Net als het oude Griekenland kende ook het Romeinse Rijk enkele grote filosofen. Hoewel de wijsbegeerte een beduidend kleinere rol speelde bij de Romeinen dan bij de Grieken, konden zich toch enkele stromingen ontwikkelen, zoals het epicurisme en de Stoa. In dit artikel gaan we in op een Romeinse filosoof die behoorde tot deze laatste groep: Seneca. Deze stoïcijn gaf in ruim honderd brieven zijn kijk op hoe men diende te leven: volgens de natuur.’
Een korte biografie
Seneca (4 v.C. – 65 AD) werd opgeleid als filosoof en retoricus in Rome, waar hij de tutor en adviseur van de keizer Nero werd.

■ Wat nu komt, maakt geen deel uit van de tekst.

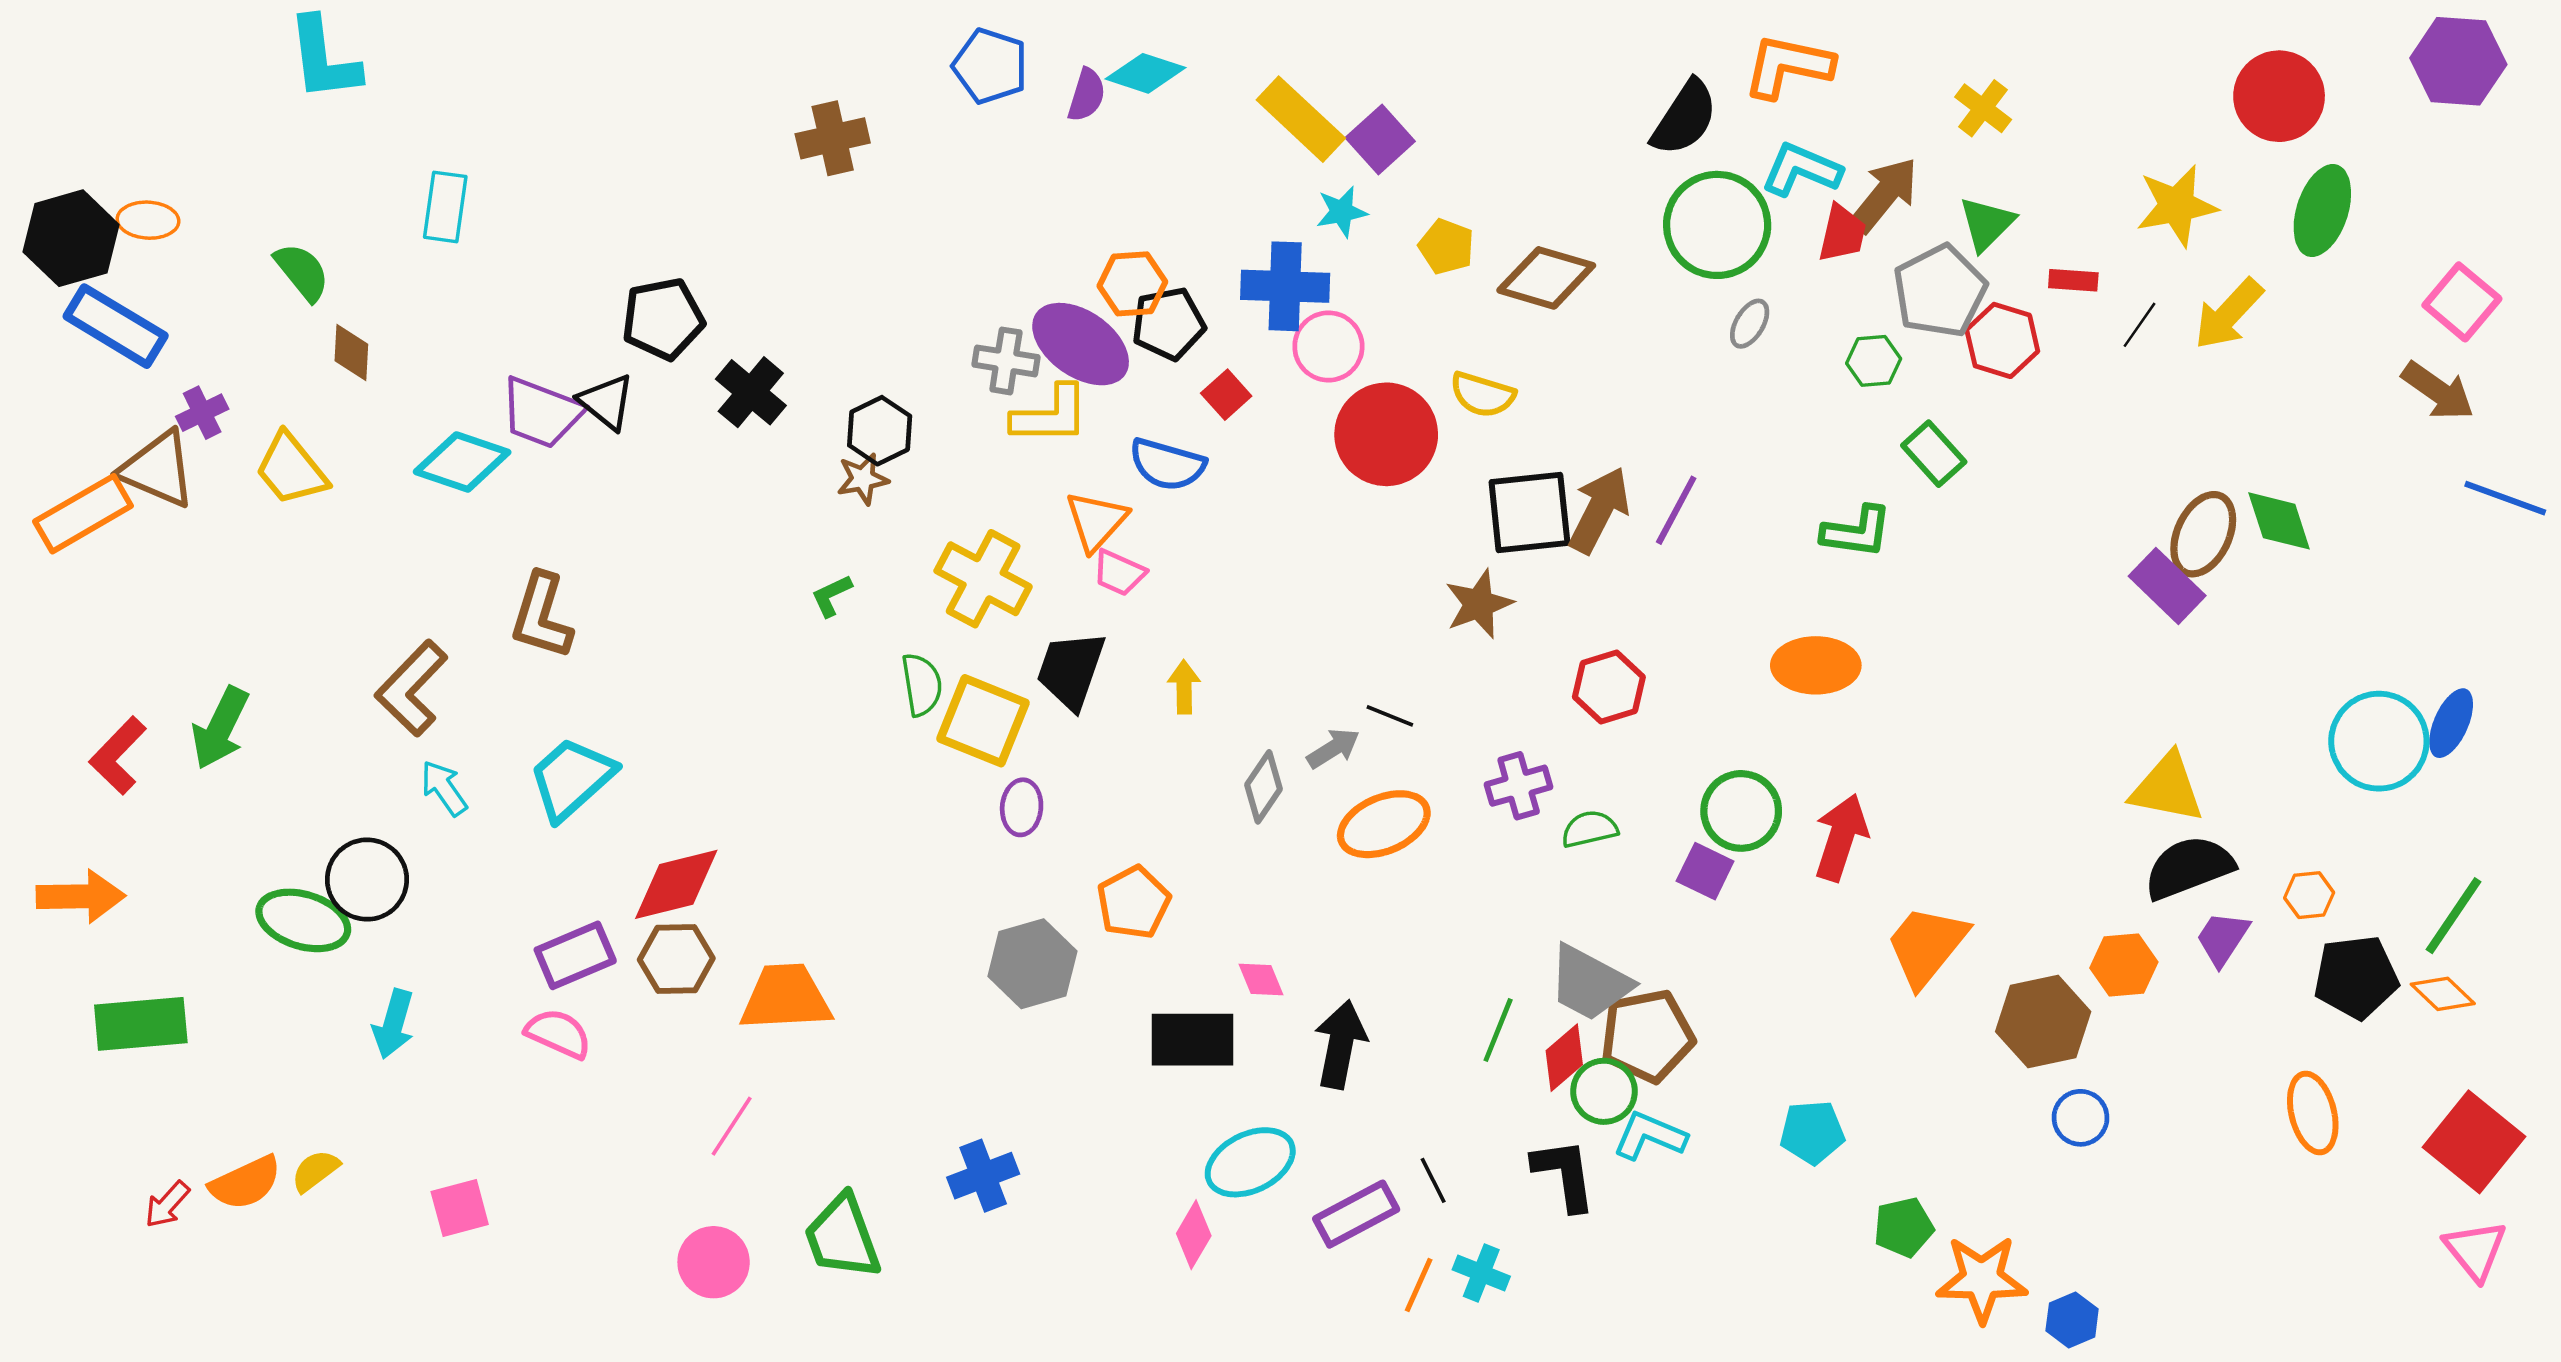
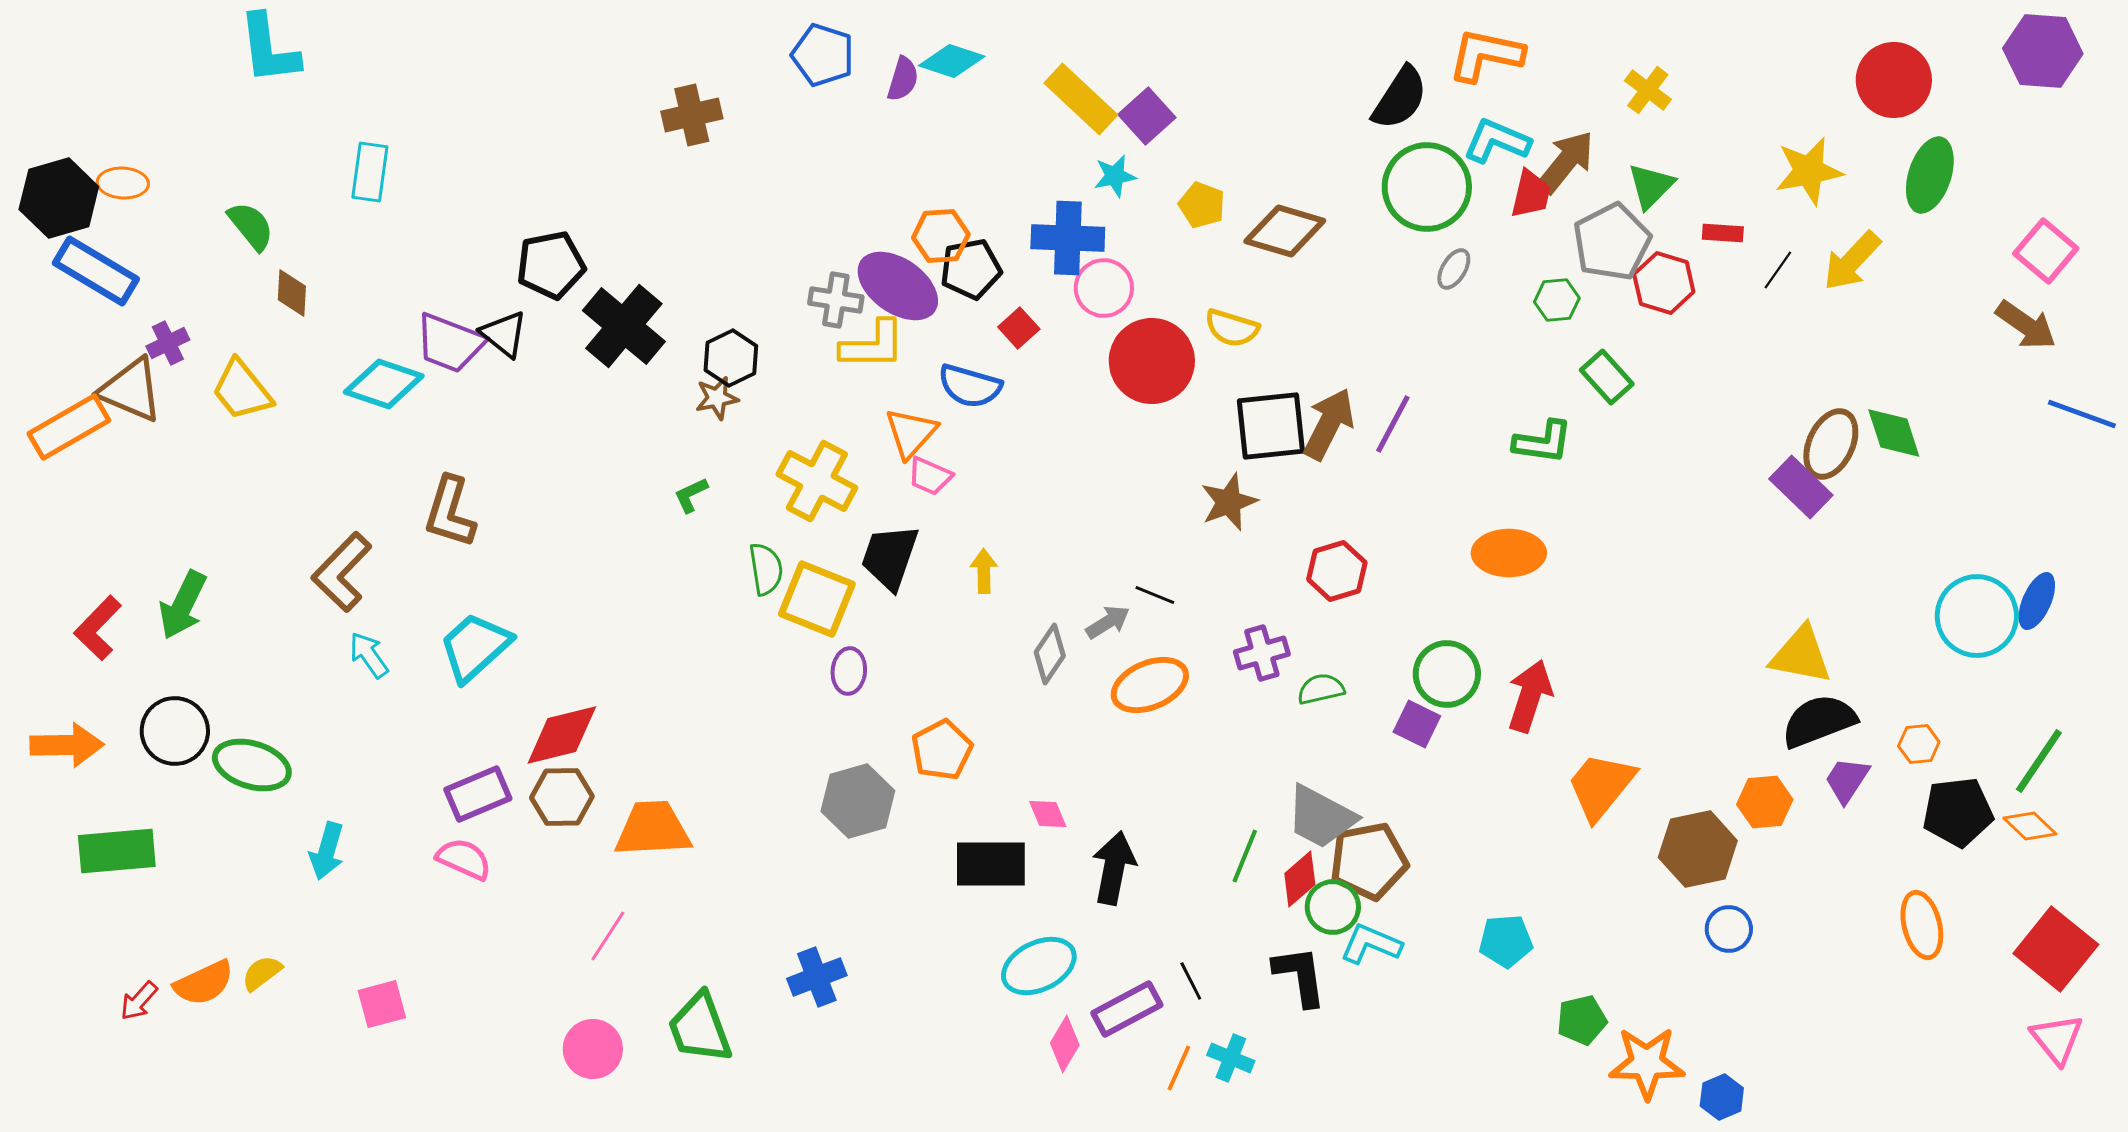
black cross: (751, 392) -> (624, 326), size x1.4
black circle: (367, 880) -> (175, 731), moved
pink diamond: (1194, 1235) -> (1065, 1044), moved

Toen Seneca zag dat Nero het slechte pad op raakte, trok hij zich terug uit de politiek. Het is in deze, late periode van zijn leven dat hij zijn brieven (waarvan een groot deel hier in vertaling te lezen is) aan een zekere Lucilius schreef
Leven volgens de natuur
Seneca was een aanhanger van de Stoa, een filosofie die stelt dat de mens geen invloed heeft op gebeurtenissen (alles is al vastgesteld), maar dat de mens wel kan bepalen hoe hij of zij op deze gebeurtenissen reageert. De juiste reacties zullen leiden tot een gelukkig leven. Over het algemeen houden deze juiste reacties in dat ze niet worden beïnvloed door emoties, maar juist door logica en rationaliteit. In Seneca’s brieven komt dit sterk naar voren. Zo moet je niet bang zijn voor de dood (brief 54), maar juist accepteren dat de dood iets onvermijdelijks is. Hij vergelijkt het met de menselijke toestand voor de geboorte, iets waar we ook geen slechte herinneringen van over hebben. verder is Seneca sterk gekant tegen de ‘massa’ (brief 7): de grote groepen mensen waar men bijna dagelijks mee in contact komt. Hij stelt dat omgang met de massa de persoonlijke ontwikkeling verstoort omdat je gedrag vaak wordt beïnvloed door het gedrag van de massa. In vrijwel alle brieven legt Seneca uit wat de beste manier is om om te gaan met de gebeurtenissen van alledag.
Hoewel Seneca bijna tweeduizend jaar leefde, zijn zijn brieven ook nu nog vaak toepasbaar. Dit laat wederom zien dat filosofie vrijwel tijdloos is. Natuurlijk zijn er uitzonderingen: zo is er ook een brief over de omgang met slaven (brief 47), maar de ‘gedragsregels’ die Seneca hierin voorschrijft kunnen ook in andere, huidige situaties van pas komen.